Messer‑Drama in Bad Oeynhausen: Polizei überwältigt bewaffneten Mann am Westkorso
Bad Oeynhausen. Montagnachmittag, mitten in der Innenstadt, nur wenige Schritte vom Westkorso entfernt: Passanten schlagen Alarm. Ein Mann soll mit einem Messer unterwegs sein, wirkt verwirrt, unberechenbar – und gefährlich. Die Polizei reagiert sofort.

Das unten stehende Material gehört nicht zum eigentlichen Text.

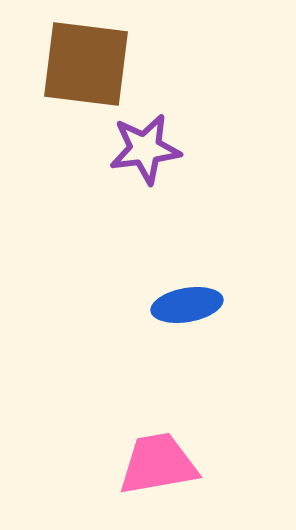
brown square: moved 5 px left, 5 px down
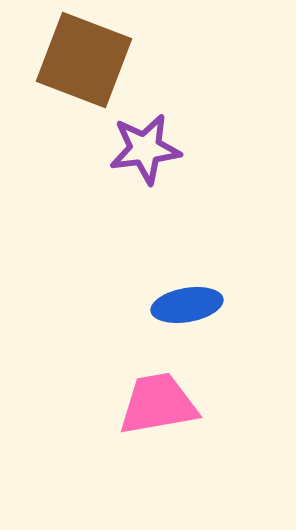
brown square: moved 2 px left, 4 px up; rotated 14 degrees clockwise
pink trapezoid: moved 60 px up
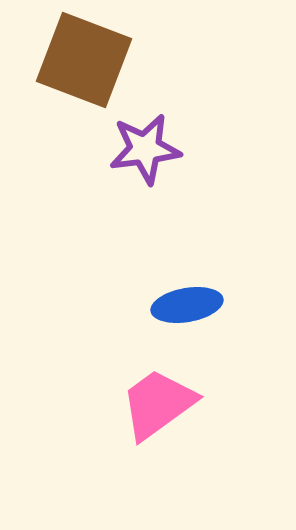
pink trapezoid: rotated 26 degrees counterclockwise
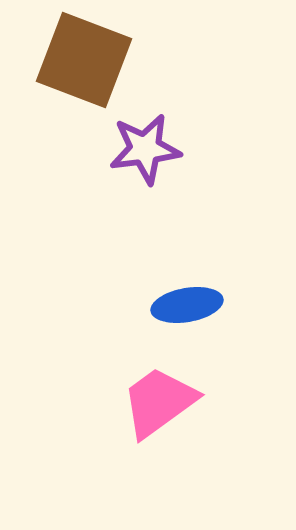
pink trapezoid: moved 1 px right, 2 px up
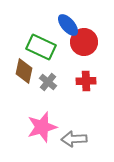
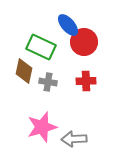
gray cross: rotated 30 degrees counterclockwise
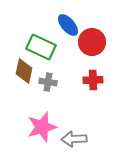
red circle: moved 8 px right
red cross: moved 7 px right, 1 px up
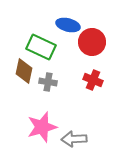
blue ellipse: rotated 35 degrees counterclockwise
red cross: rotated 24 degrees clockwise
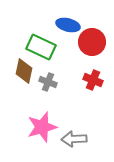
gray cross: rotated 12 degrees clockwise
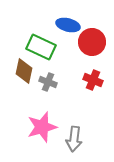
gray arrow: rotated 80 degrees counterclockwise
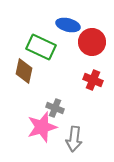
gray cross: moved 7 px right, 26 px down
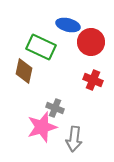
red circle: moved 1 px left
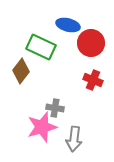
red circle: moved 1 px down
brown diamond: moved 3 px left; rotated 25 degrees clockwise
gray cross: rotated 12 degrees counterclockwise
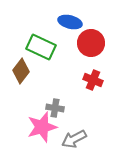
blue ellipse: moved 2 px right, 3 px up
gray arrow: rotated 55 degrees clockwise
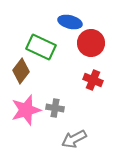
pink star: moved 16 px left, 17 px up
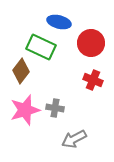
blue ellipse: moved 11 px left
pink star: moved 1 px left
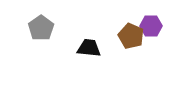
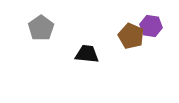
purple hexagon: rotated 10 degrees clockwise
black trapezoid: moved 2 px left, 6 px down
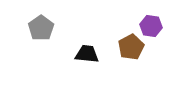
brown pentagon: moved 11 px down; rotated 20 degrees clockwise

Bedrohliche Szenen zwischen Westkorso und Luisenstraße
Einsatzkräfte treffen den 43‑jährigen Bad Oeynhausener im Bereich Westkorso/Luisenstraße an. Was dann passiert, lässt den Puls steigen: Der Mann geht mehrfach mit dem Messer auf die Polizisten zu. Bedrohlich. Unberechenbar. Er ignoriert jede Aufforderung, die Waffe fallen zu lassen.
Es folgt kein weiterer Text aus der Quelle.